History
It would be imperative to know about the discovery of infrared and before we delve any further into infrared imaging. Sir William Herschel, an astronomer from England while trying to measure the heat of different colors of the visible spectrum observed that the hottest lay in an area beyond the red band. He reported this phenomenon to the Royal Society by the name ‘Dark Heat’ in 1800. His son, Sir John Herschel had a keen interest in photography. He created an evaporograph image of the heating rays of IR using carbon suspension in alcohol and named it ‘thermogram’, hence laying the foundations of thermal imaging based on IR rays. The technology then either remained dormant or undocumented due to low success rate for over a century.

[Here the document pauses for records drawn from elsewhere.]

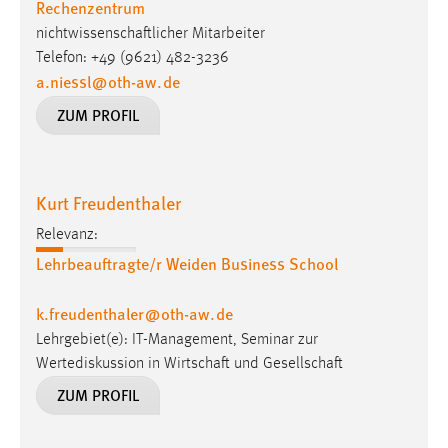
Rechenzentrum
EXTERNE MEDIEN
nichtwissenschaftlicher Mitarbeiter
Um Inhalte von Videoplattformen und Social Media
Telefon: +49 (9621) 482-3236
Plattformen anzeigen zu können, werden von diesen
a.niessl
@
oth-aw
.
de
externen Medien Cookies gesetzt.
ZUM PROFIL
YouTube
Vimeo
Kurt Freudenthaler
Relevanz:
Lehrbeauftragte/r Weiden Business School
k.freudenthaler
@
oth-aw
.
de
Lehrgebiet(e): IT-Management, Seminar zur
Wertediskussion in Wirtschaft und Gesellschaft
ZUM PROFIL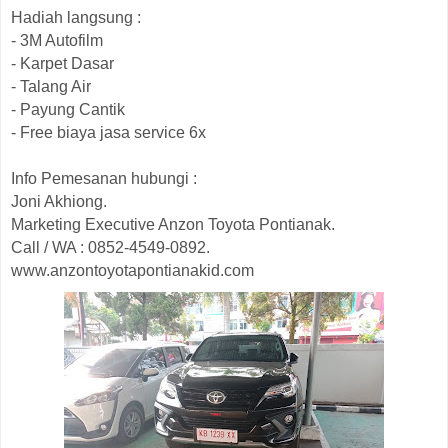
Hadiah langsung :
- 3M Autofilm
- Karpet Dasar
- Talang Air
- Payung Cantik
- Free biaya jasa service 6x
Info Pemesanan hubungi :
Joni Akhiong.
Marketing Executive Anzon Toyota Pontianak.
Call / WA : 0852-4549-0892.
www.anzontoyotapontianakid.com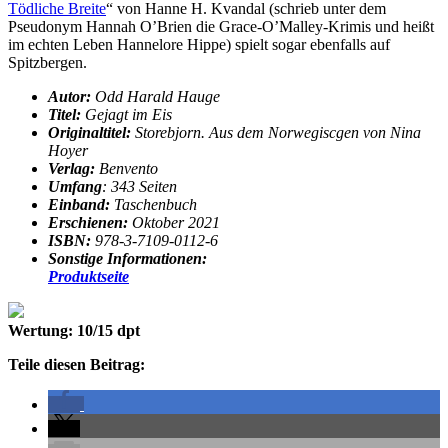
Tödliche Breite
“ von Hanne H. Kvandal (schrieb unter dem
Pseudonym Hannah O’Brien die Grace-O’Malley-Krimis und heißt
im echten Leben Hannelore Hippe) spielt sogar ebenfalls auf
Spitzbergen.
Autor:
Odd Harald Hauge
Titel:
Gejagt im Eis
Originaltitel:
Storebjorn. Aus dem Norwegiscgen von Nina
Hoyer
Verlag:
Benvento
Umfang
: 343 Seiten
Einband:
Taschenbuch
Erschienen:
Oktober 2021
ISBN:
978-3-7109-0112-6
Sonstige Informationen:
Produktseite
Wertung: 10/15 dpt
Teile diesen Beitrag: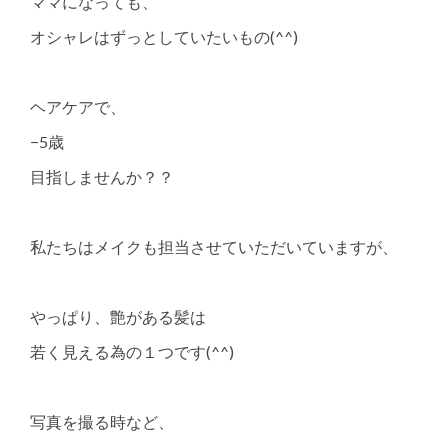
ママになっても、
オシャレはずっとしていたいもの(^^)
ヘアケアで、
−5歳
目指しませんか？？
私たちはメイクも担当させていただいていますが、
やっぱり、艶がある髪は
若く見える為の１つです(^^)
写真を撮る時など、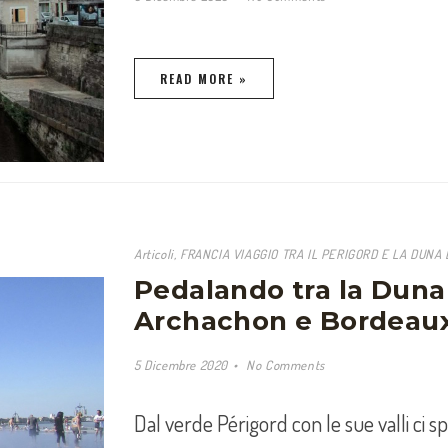
READ MORE »
Articoli
,
FRANCIA VIAGGIO TRA IL PERIGORD E LA DUNA D
Pedalando tra la Duna di
Archachon e Bordeau
5 Dicembre 2020
No Comments
Dal verde Périgord con le sue valli ci 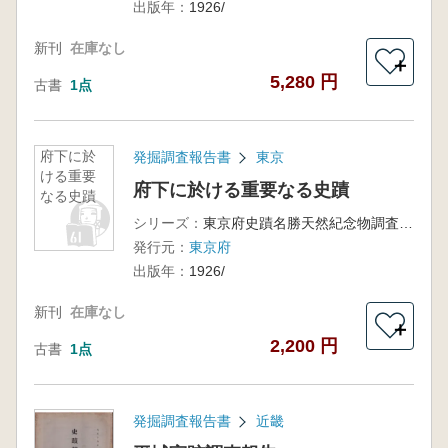
出版年：
1926/
新刊
在庫なし
＋
5,280 円
古書
1点
府下に於
発掘調査報告書
東京
ける重要
府下に於ける重要なる史蹟
なる史蹟
シリーズ：
東京府史蹟名勝天然紀念物調査報告書 第4冊
発行元：
東京府
出版年：
1926/
新刊
在庫なし
＋
2,200 円
古書
1点
発掘調査報告書
近畿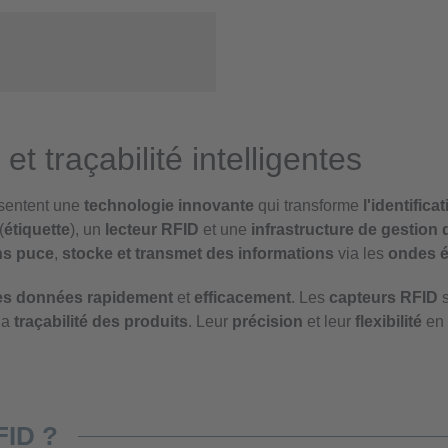
t traçabilité intelligentes
sentent une
technologie innovante
qui transforme
l'identifica
(
étiquette
), un
lecteur RFID
et une
infrastructure de gestion
ns puce
,
stocke et transmet des informations
via les
ondes é
 des données
rapidement
et
efficacement
. Les
capteurs RFID
s
la
traçabilité des produits
. Leur
précision
et leur
flexibilité
en 
FID ?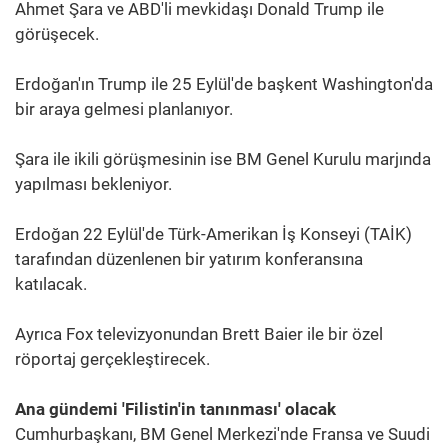
Ahmet Şara ve ABD'li mevkidaşı Donald Trump ile
görüşecek.
Erdoğan'ın Trump ile 25 Eylül'de başkent Washington'da
bir araya gelmesi planlanıyor.
Şara ile ikili görüşmesinin ise BM Genel Kurulu marjında
yapılması bekleniyor.
Erdoğan 22 Eylül'de Türk-Amerikan İş Konseyi (TAİK)
tarafından düzenlenen bir yatırım konferansına
katılacak.
Ayrıca Fox televizyonundan Brett Baier ile bir özel
röportaj gerçekleştirecek.
Ana gündemi 'Filistin'in tanınması' olacak
Cumhurbaşkanı, BM Genel Merkezi'nde Fransa ve Suudi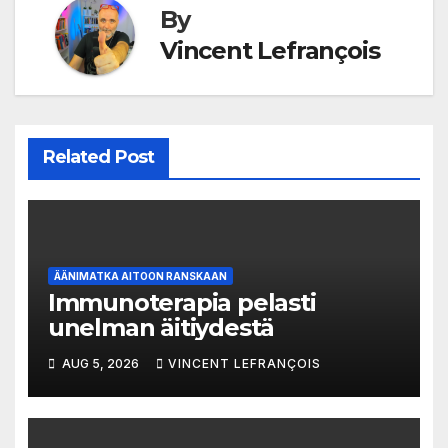
By
Vincent Lefrançois
Related Post
ÄÄNIMATKA AITOON RANSKAAN
Immunoterapia pelasti
unelman äitiydestä
AUG 5, 2026
VINCENT LEFRANÇOIS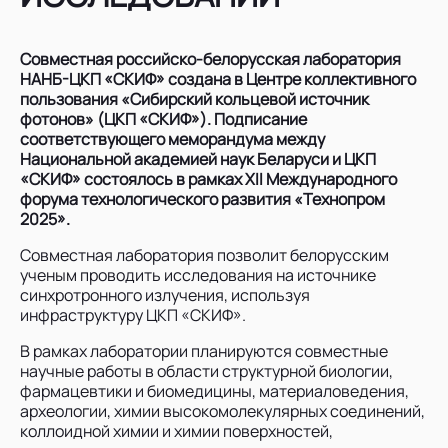
Совместная российско-белорусская лаборатория
НАНБ-ЦКП «СКИФ» создана в Центре коллективного
пользования «Сибирский кольцевой источник
фотонов» (ЦКП «СКИФ»). Подписание
соответствующего меморандума между
Национальной академией наук Беларуси и ЦКП
«СКИФ» состоялось в рамках XII Международного
форума технологического развития «Технопром
2025».
Совместная лаборатория позволит белорусским
ученым проводить исследования на источнике
синхротронного излучения, используя
инфраструктуру ЦКП «СКИФ».
В рамках лаборатории планируются совместные
научные работы в области структурной биологии,
фармацевтики и биомедицины, материаловедения,
археологии, химии высокомолекулярных соединений,
коллоидной химии и химии поверхностей,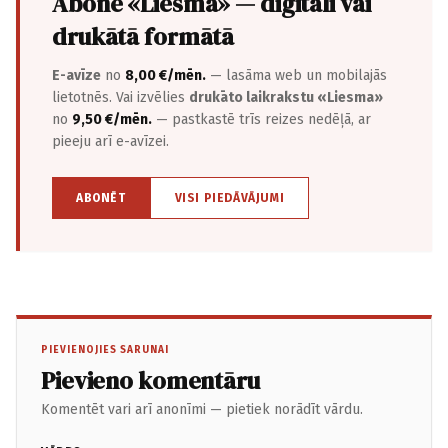
Abonē «Liesma» — digitāli vai
drukātā formātā
E-avīze
no
8,00 €/mēn.
— lasāma web un mobilajās
lietotnēs. Vai izvēlies
drukāto laikrakstu «Liesma»
no
9,50 €/mēn.
— pastkastē trīs reizes nedēļā, ar
pieeju arī e-avīzei.
ABONĒT
VISI PIEDĀVĀJUMI
PIEVIENOJIES SARUNAI
Pievieno komentāru
Komentēt vari arī anonīmi — pietiek norādīt vārdu.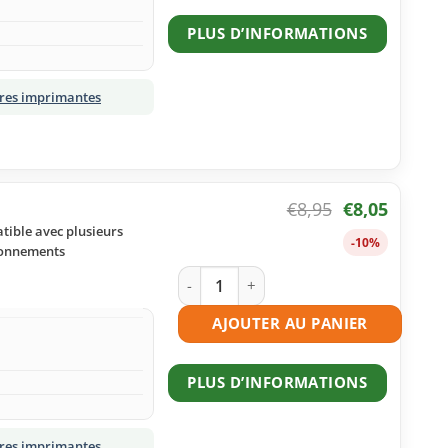
PLUS D’INFORMATIONS
tres imprimantes
€
8,95
€
8,05
tible avec plusieurs
-10%
ironnements
quantité de Cartouche d'encre compat
AJOUTER AU PANIER
PLUS D’INFORMATIONS
tres imprimantes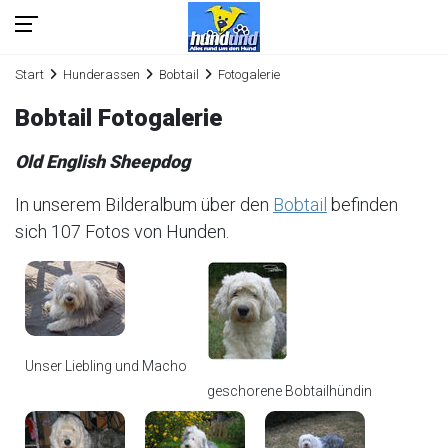
Start
Hunderassen
Bobtail
Fotogalerie
Bobtail Fotogalerie
Old English Sheepdog
In unserem Bilderalbum über den
Bobtail
befinden
sich 107 Fotos von Hunden.
Unser Liebling und Macho
geschorene Bobtailhündin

Silver halide emulsions used in photography had drastically low sensitivity to longer wavelengths and needed dyes as color sensitizers. The first published infrared images in Royal Photography Society Journal in 1910 edition are credited to Robert W. Wood. The primary development work in IR domain was carried out by militaries. During World War 1, US developed sensitizing dyes and photographic plates for spectroscopic analysis. In 1929, Kalman Tihanyi invented an IR-sensitive television camera for anti aircraft guns for Britain. Infrared photography became popular in 1930s when films were made available for commercial use by companies like Agfa, Kodak and Ilford. False color IR photography gained impetus with Kodak Ektachrome Infrared Aero Film in 1940s.
IR photography and its colors became a fancy of music artists like Hendrix, Donovan et al who released their album covers with IR photos which seemed to grace psychedelic aesthetics genre of late 1960s. Another segment of IR technology, thermal imaging technology remained exclusively with military for a very long time, primarily due to the costs involved. Slowly and steadily, it has been rooting itself in the industry starting with Firefighting departments and then extending to material testing, medicine etc. Companies like Texas Instruments, Hughes Aircraft, Honeywell, Lockheed-Martin, Bullard, etc.
What is Infrared Imaging?
Infrared imaging is a technique of capturing the infrared light from objects and converting it into visible images interpretable by a human eye. The infrared region is spread across the 10 micrometer to 100 micrometer wavelength in the electromagnetic region which can be distributed into three bands: the Near-IR region from 0.7 microns to 1.3 microns; the Mid-IR region from 1.3 microns to 3 microns; the thermal-IR occupying the remaining part of the band. While the first two are used in general electronic applications like remote control and Illumination IR photography, the thermal IR is used in the thermal Imaging. The main difference is that the first two are used in reflective type of applications, while thermal IR is emanated from the object and not reflected by it.
Now the question arises, why only IR and why not any other part of the spectrum? The answer lies at the atomic levels. At absolute zero, perfect order is believed to exist in the atomic structure, no collisions and minimal entropy. Any object above the absolute zero temperature has atomic chaos and collisions resulting in thermal energy being radiated off it most of which falls in the IR band. Thus if these radiations can be detected by some means, objects can be visualized without the need of an optical source through their radiation patters. This forms the basis of infrared imaging.